# SUPPLIED MATERIAL
****************************************

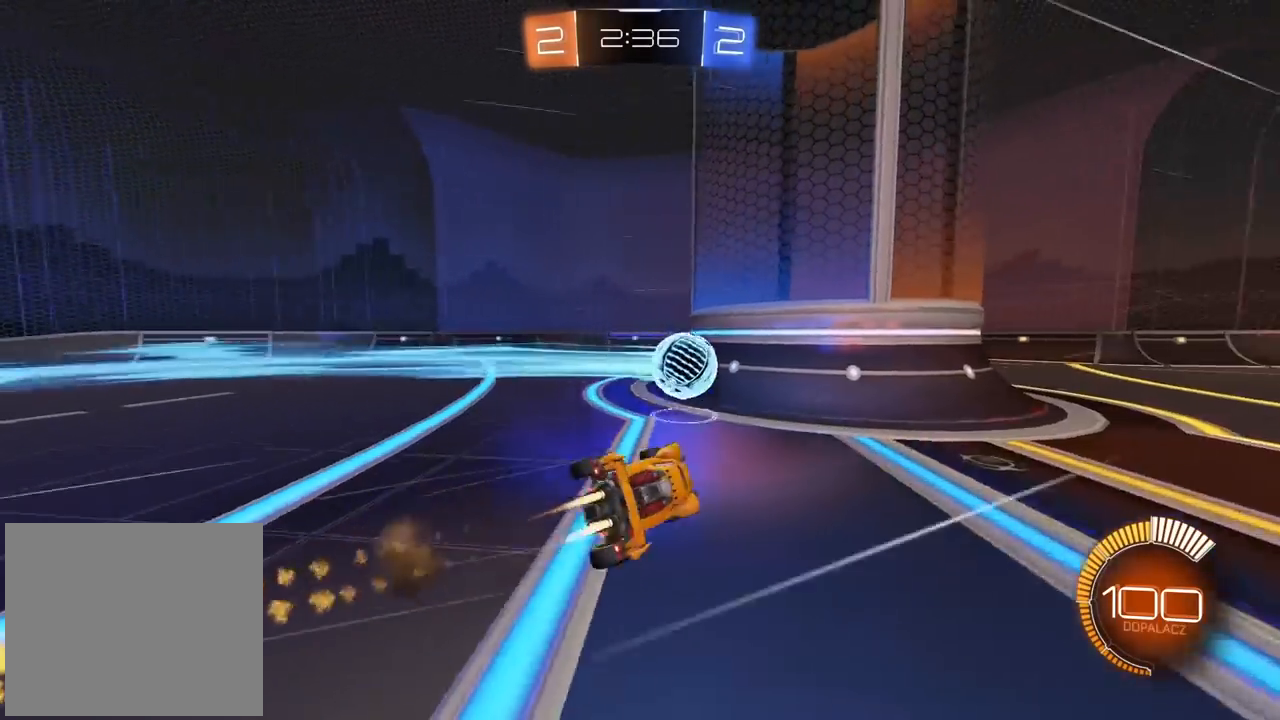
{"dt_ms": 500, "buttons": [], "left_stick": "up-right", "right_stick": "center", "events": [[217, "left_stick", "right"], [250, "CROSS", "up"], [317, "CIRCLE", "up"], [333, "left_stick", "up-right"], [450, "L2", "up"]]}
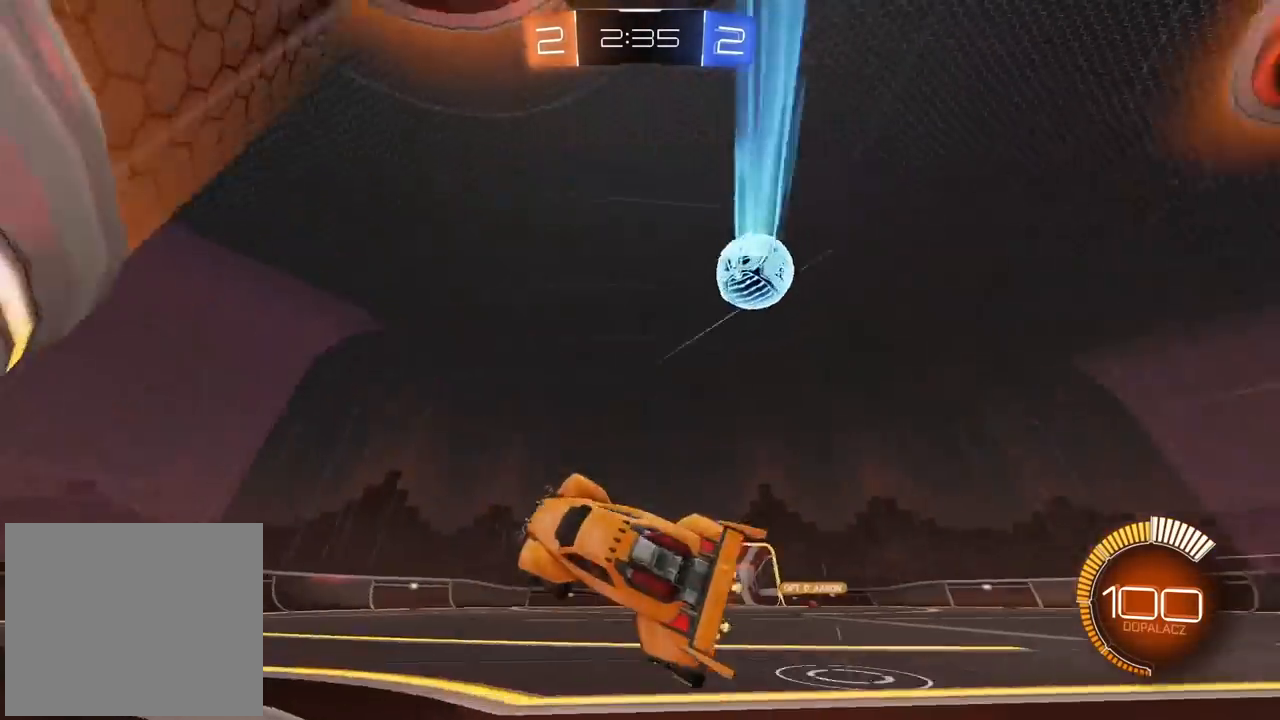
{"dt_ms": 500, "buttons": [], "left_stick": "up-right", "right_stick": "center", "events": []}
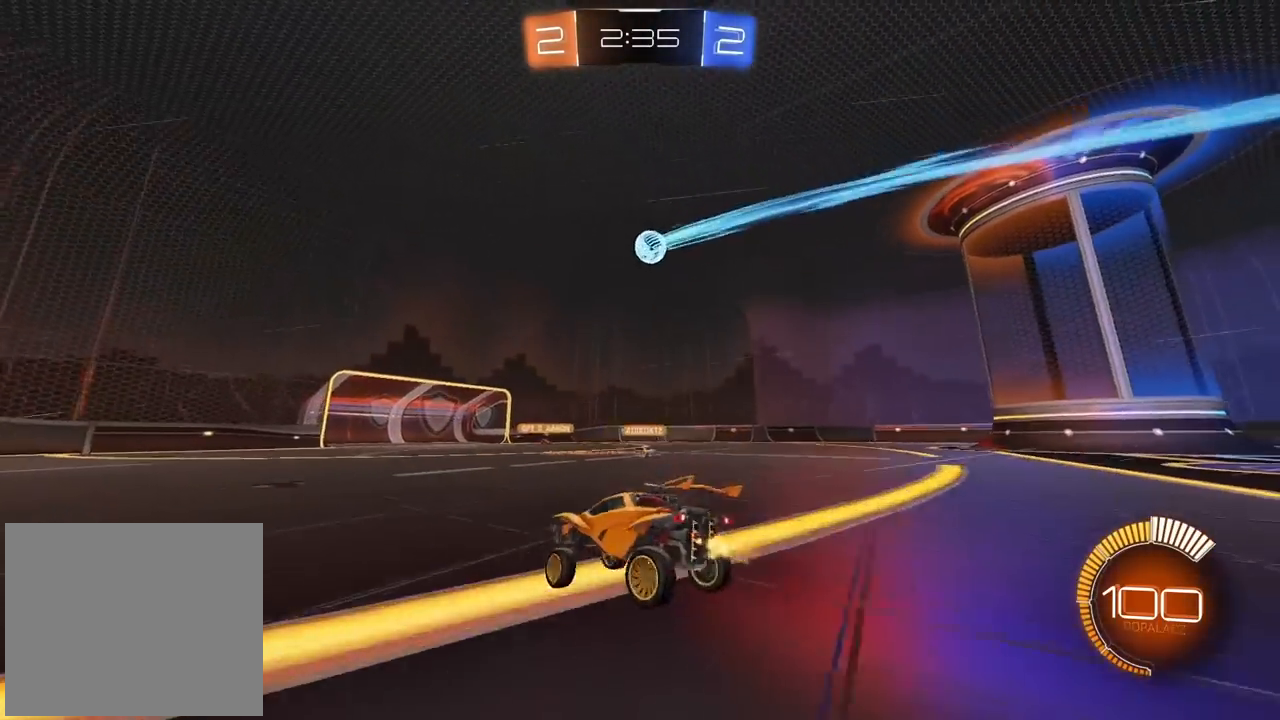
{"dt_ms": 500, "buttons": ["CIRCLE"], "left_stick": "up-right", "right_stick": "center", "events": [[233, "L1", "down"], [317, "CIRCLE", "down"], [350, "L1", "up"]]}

****************************************

# WORK INSTRUCTIONS
Print the listing word for word but skip its pictures.

# RESPONSE TO THE TASK
{"dt_ms": 500, "buttons": [], "left_stick": "up-right", "right_stick": "center", "events": [[217, "left_stick", "right"], [250, "CROSS", "up"], [317, "CIRCLE", "up"], [333, "left_stick", "up-right"], [450, "L2", "up"]]}
{"dt_ms": 500, "buttons": [], "left_stick": "up-right", "right_stick": "center", "events": []}
{"dt_ms": 500, "buttons": ["CIRCLE"], "left_stick": "up-right", "right_stick": "center", "events": [[233, "L1", "down"], [317, "CIRCLE", "down"], [350, "L1", "up"]]}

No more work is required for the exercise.